DeepSeek R1 Distill Llama 70B

DeepSeek

DeepSeek-R1 is a first-generation reasoning model built on DeepSeek-V3 (671 billion total parameters, 37 billion activated per token). It uses large-scale reinforcement learning (RL) to improve chain-of-thought reasoning and logical thinking abilities, delivering high performance in mathematical tasks, coding, and multi-step reasoning.

Key Specifications

Parameters
70.6B
Context
128.0K
Release Date
January 20, 2025
Average Score
76.0%

Timeline

Key dates in the model's history
Announcement
January 20, 2025
Last Update
July 19, 2025
Today
March 25, 2026

Technical Specifications

Parameters
70.6B
Training Tokens
14.8T tokens
Knowledge Cutoff
-
Family
-
Capabilities
MultimodalZeroEval

Pricing & Availability

Input (per 1M tokens)
$0.10
Output (per 1M tokens)
$0.40
Max Input Tokens
128.0K
Max Output Tokens
128.0K
Supported Features
Function CallingStructured OutputCode ExecutionWeb SearchBatch InferenceFine-tuning

Benchmark Results

Model performance metrics across various tests and benchmarks

Reasoning

Logical reasoning and analysis
GPQA
Diamond, Pass@1 Method, Google Research in "Self-Play Fine-Tuning Converts Weak Language Models to Strong Language Models" (2024), uses (self-play) for improvement abilities models solve tasks.
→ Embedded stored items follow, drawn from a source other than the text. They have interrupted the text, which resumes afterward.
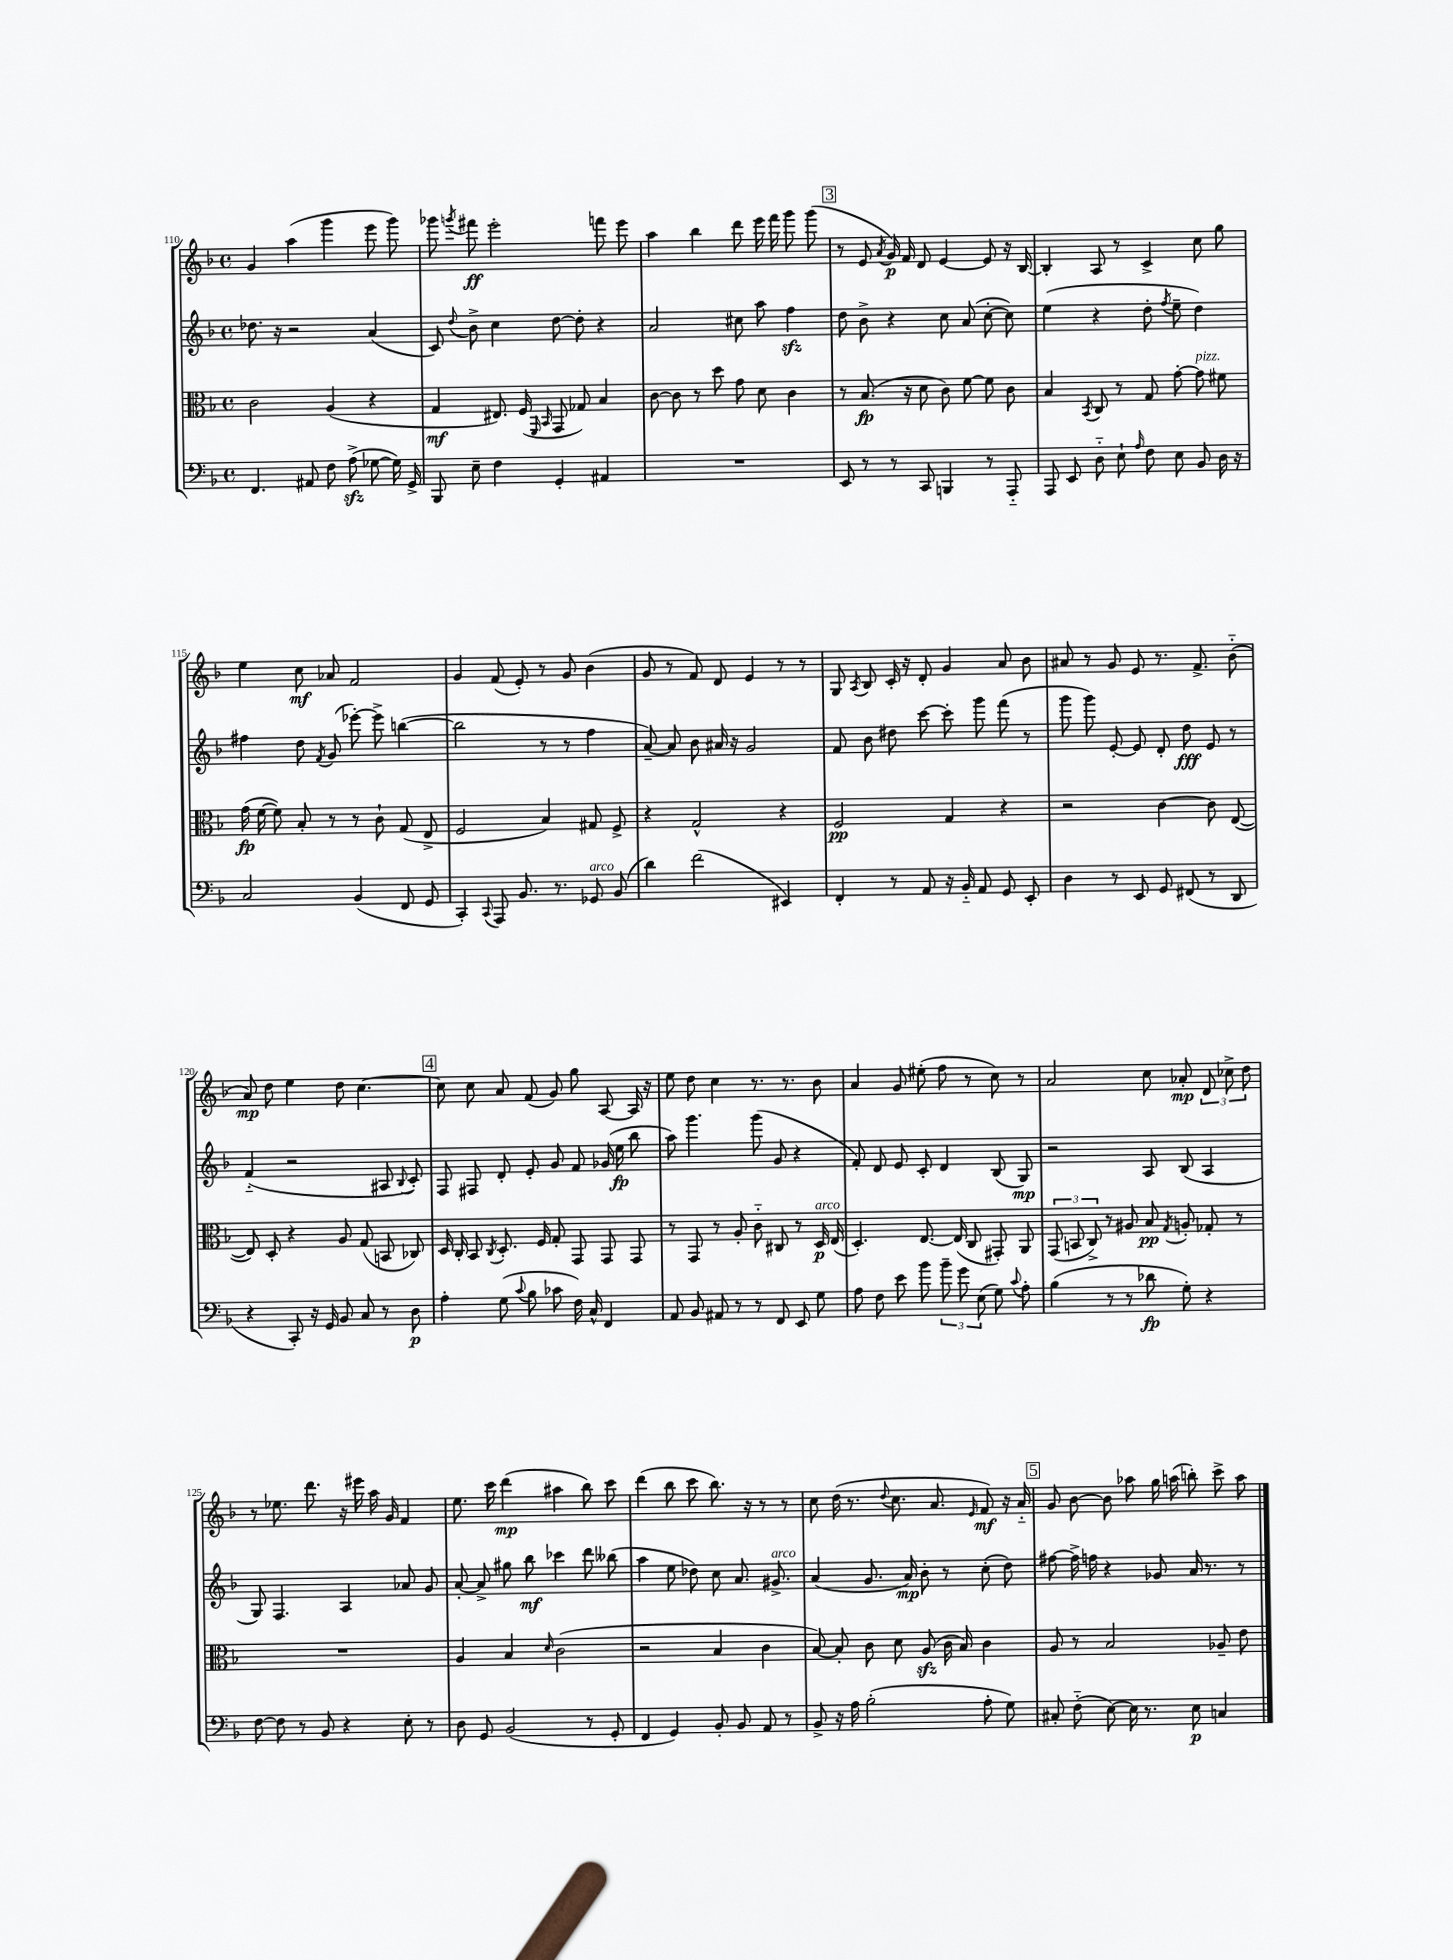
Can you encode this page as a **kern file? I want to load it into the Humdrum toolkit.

**kern	**kern	**kern	**kern
*staff4	*staff3	*staff2	*staff1
*clefF4	*clefC3	*clefG2	*clefG2
*k[b-]	*k[b-]	*k[b-]	*k[b-]
*M4/4	*M4/4	*M4/4	*M4/4
*met(c)	*met(c)	*met(c)	*met(c)
4.FF	2c	8.dd-	4g
.	.	16r	.
.	.	2r	(4aa
8AA#	.	.	.
8F	(4A	.	4ggg
(8A^	.	.	.
[8G-	4r	(4a	8eee
16G-])	.	.	8ggg)
16GG^	.	.	.
=	=	=	=
8BBB-	4G	8c)	8ggg-
.	.	8qqdd	8qggg
8E~	.	8b-^	8fff#
4F	8.E#)	4cc	2eee'
.	(16F	.	.
.	16qqFF	.	.
.	16qqBB-	.	.
4GG'	8GG	[8dd	.
.	8G-)	8dd']	.
4AA#	4B-	4r	8fff
.	.	.	8eee
=	=	=	=
1r	[8c	2a	4aa
.	8c]	.	.
.	8r	.	4bb-
.	8dd	.	.
.	8g	8cc#	8ddd
.	8d	8aa	16eee
.	.	.	16fff
.	4c	4ff	8ggg
.	.	.	(8ggg
=	=	=	=
8EE	8r	8dd	8r
8r	(8.B-	8b-^	8e
.	.	.	8qa
8r	.	4r	16g)
.	16r	.	16f
8CC	8d	.	8d
4BBB	8c)	8cc	[4e
.	[8f	(8a	.
8r	8f]	[8cc'	8e]
8AAA'~	8c	8cc])	16r
.	.	.	[16B-
=	=	=	=
8AAA	4B-	(4ee	4B-']
8EE	.	.	.
.	8qBB-	.	.
8D'~	8C	4r	8A
8E`	8r	.	8r
16qqA	.	.	.
8F	8G	8dd'	4c^
.	.	8qff	.
8E	[8g'	8ee~	.
8BB-	8g]	4dd)	8cc
16D	8f#	.	8gg
16r	.	.	.
=	=	=	=
2C	(16g	4ff#	4ee
.	[16f	.	.
.	8f])	.	.
.	8B-'	8dd	8cc
.	.	8qf	.
.	8r	(8g	8a-
(4BB-	8r	[8eee-')	2f
.	8c`	8eee-^]	.
8FF	(8G	([4bb	.
8GG	8E^	.	.
=	=	=	=
4CC')	2F	2bb]	4g
8qqCC	.	.	.
8AAA	.	.	(8f
8.BB-	.	.	8e')
.	4B-)	8r	8r
8.r	.	.	.
.	.	8r	8g
8GG-	8G#	4ff	(4b-
(8BB-	8F^	.	.
=	=	=	=
4d)	4r	[8a~)	8g
.	.	8a]	8r
(2f	2G^^	8b-	8f)
.	.	16a#	8d
.	.	16r	.
.	.	2g	4e
4EE#)	4r	.	8r
.	.	.	8r
=	=	=	=
4FF'	2F	8f	8G
.	.	.	8qA
.	.	8b-	8B-
8r	.	8dd#	16c'
.	.	.	16r
8AA	.	[8ccc	8d'
16r	4G	8ccc']	4g
16BB-'~	.	.	.
8AA	.	8ggg	.
8GG	4r	(8fff	8a
8EE'	.	8r	8b-
=	=	=	=
4D	2r	8ggg	8a#
.	.	8ggg)	8r
8r	.	[8e'	8g
8EE	.	8e]	8e
8GG	[4c	8d'	8.r
(8FF#	.	8dd	.
.	.	.	8.f^
8r	8c]	8e	.
8DD	([8E	8r	(8b-'~
=	=	=	=
4r	8E])	(4f'~	8a)
.	8D'	.	8dd
8CC')	4r	2r	4ee
16r	.	.	.
16GG	.	.	.
8BB-	8A	.	8dd
8C	(8G	.	[4.cc
8r	8BB	8A#	.
.	.	8qqB-	.
8D	8C-)	8c')	.
=	=	=	=
4A'	16D	8F	8cc]
.	16C'	.	.
.	8BB-	8F#	8cc
.	8qC	.	.
(8G	8.D'	8d'	8a
8qqc	.	.	.
8B-	.	8e'	(8f
.	16F	.	.
8c-	8G'	8g	8g)
16F)	8GG	8f	8gg
16C^^	.	.	.
4FF	8GG	(16g-	[8A
.	.	16ee	.
.	8GG	8bb-	16A]
.	.	.	16r
=	=	=	=
8AA	8r	8aa)	8ee
8BB-	8GG	4.ggg	8dd
8AA#	8r	.	4cc
8r	8A'	.	.
8r	8c'~	(8ggg	8.r
8FF	8C#	8g	.
.	.	.	8.r
8EE	8r	4r	.
8G	16D	.	8b-
.	(16E	.	.
=	=	=	=
8A	4.D')	8f')	4a
8F	.	8d	.
8e	.	8e	8g
8b-	[8.E	8c'	(8ee#'
12b-~	.	4d	8ff
.	(16E]	.	.
12g	.	.	.
.	8C	.	8r
(12E	.	.	.
8G)	8GG#')	(8B-	8cc)
8qqc	.	.	.
8A'	8AA	8G)	8r
=	=	=	=
(4B-	(12GG	2r	2a
.	12BB	.	.
.	12C^)	.	.
8r	8r	.	.
8r	8A#	.	.
8d-	8B-	8A	8cc
.	8qG	.	.
8G')	8A'	(8B-	8a-'
4r	8G-'	4A	12d
.	.	.	12cc-^
.	8r	.	.
.	.	.	12dd
=	=	=	=
[8F	1r	8G)	8r
8F]	.	4.F	8.ee-
8r	.	.	.
.	.	.	8.ddd
8BB-	.	.	.
4r	.	4A	16r
.	.	.	16eee#
.	.	.	16aa
.	.	.	16g
8E'	.	8a-	4f
8r	.	8g	.
=	=	=	=
8D	4A	[8a'	8.ee
8GG	.	8a^]	.
.	.	.	16ccc
(2BB-	4B-	8gg#	(4ddd
.	.	8bb-	.
.	16qqd	.	.
.	(2c	4ccc-	4aa#
8r	.	8ddd	8bb-)
8GG'	.	(8bb--	8ccc
=	=	=	=
4FF	2r	4aa	(4ddd
4GG)	.	8ee	8bb-
.	.	8dd-)	8ccc
8BB-'	4B-	8cc	8.bb-)
8BB-	.	8.a	.
.	.	.	16r
8AA	4c	.	8r
.	.	8.g#^	.
8r	.	.	8r
=	=	=	=
8BB-^	[8B-)	(4a	8cc
16r	8B-']	.	(16dd
16A	.	.	8.r
(2B-'	8c	8.g	.
.	.	.	8qqdd
.	8d	.	8.cc
.	.	16a)	.
.	(8A	8b-'	.
.	.	.	8.a
.	16c	8r	.
.	16B-)	.	.
.	.	.	16qqe
8A'	4c	(8cc'	8f)
8G)	.	8dd)	16r
.	.	.	16a'~
=	=	=	=
8C#'	8A	[8ff#	8g
(8F'~	8r	16ff#^]	[8b-
.	.	16ff	.
[8E)	2B-	4r	8b-]
16E]	.	.	8aa-
8.r	.	.	.
.	.	8g-	16gg
.	.	.	(16aa
8E	.	16a	8bb')
.	.	8.r	.
4C	8A-~	.	8ccc^
.	8e	8r	8aa
==	==	==	==
*-	*-	*-	*-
Method works following manner: 1. Tasks one and that indeed base model (for example, 32 times) 2. 32 attempts correct answers 3. Model its own correct attempts After such model can solve tasks with first attempts with that indeed accuracy, with which model tasks from 32 attempts. Diamond relates to to Pass@1, then is how many tasks model can solve with first attempts. Pass@1 especially important for use, since in world at us usually no solutions tasks and choice best answer. In difference from other methods, Diamond not requires additional data for training, using only its own attemptsSelf-reported
65.2%

Other Tests

Specialized benchmarks
AIME 2024
Cons@64 Cons@64 — this method evaluation for benchmarks mathematics and reasoning, which model on 64 various solutions and uses «for » for choice final answer. Method includes in itself: 1) 64 independent solutions. 2) each answer. 3) most answer how final solutions. This method, because that he in large language models, allowing them results, than at Cons@64 efficient because, that for majority tasks LLM usually generates correct answer than specific incorrect answer. For example, if model gives correct answer in 30% cases, and set answers, each with below 30%, then at by 64 correct answer, total, majority. Cons@64 for improvements performance models on mathematical benchmarks, including MATH, GSM8K, AIME and other tests reasoningSelf-reported
86.7%
LiveCodeBench
Pass@1 — this metric evaluation model generation code, probability that, that one attempt solutions will This score for benchmarks programming, such how HumanEval. In difference from metrics Pass@k, which evaluates probability correct solutions among k various generated answers, Pass@1 only one attempt. Pass@1 directly reflects ability model generate code with first times, without use methods sample. High score Pass@1 especially important in scenarios, where necessary obtain solution without set This also score for evaluation reliability model in real tasks programming. When Pass@1 each task is considered how result: solution or passes all tests, or no. score is calculated how proportion successfully solved tasks from their general numberSelf-reported
57.5%
MATH-500
Pass@1 Metric Pass@1 measures probability obtaining correct answer on task with first attempts. She/It shows, how well is model, when at her is only one solve problem. When Pass@1 model generates solution for tasks, and this solution or correct (1), or (0). evaluation Pass@1 represents itself proportion correct answers from all test tasks. In context evaluation mathematical abilities models Pass@1 is important score reliability. evaluation Pass@1 means, that model sequentially gives correct answers without necessity several attempts or from several solutionsSelf-reported
94.5%

License & Metadata

License
mit
Announcement Date
January 20, 2025
Last Updated
July 19, 2025

Similar Models

All Models

Recommendations are based on similarity of characteristics: developer organization, multimodality, parameter size, and benchmark performance. Choose a model to compare or go to the full catalog to browse all available AI models.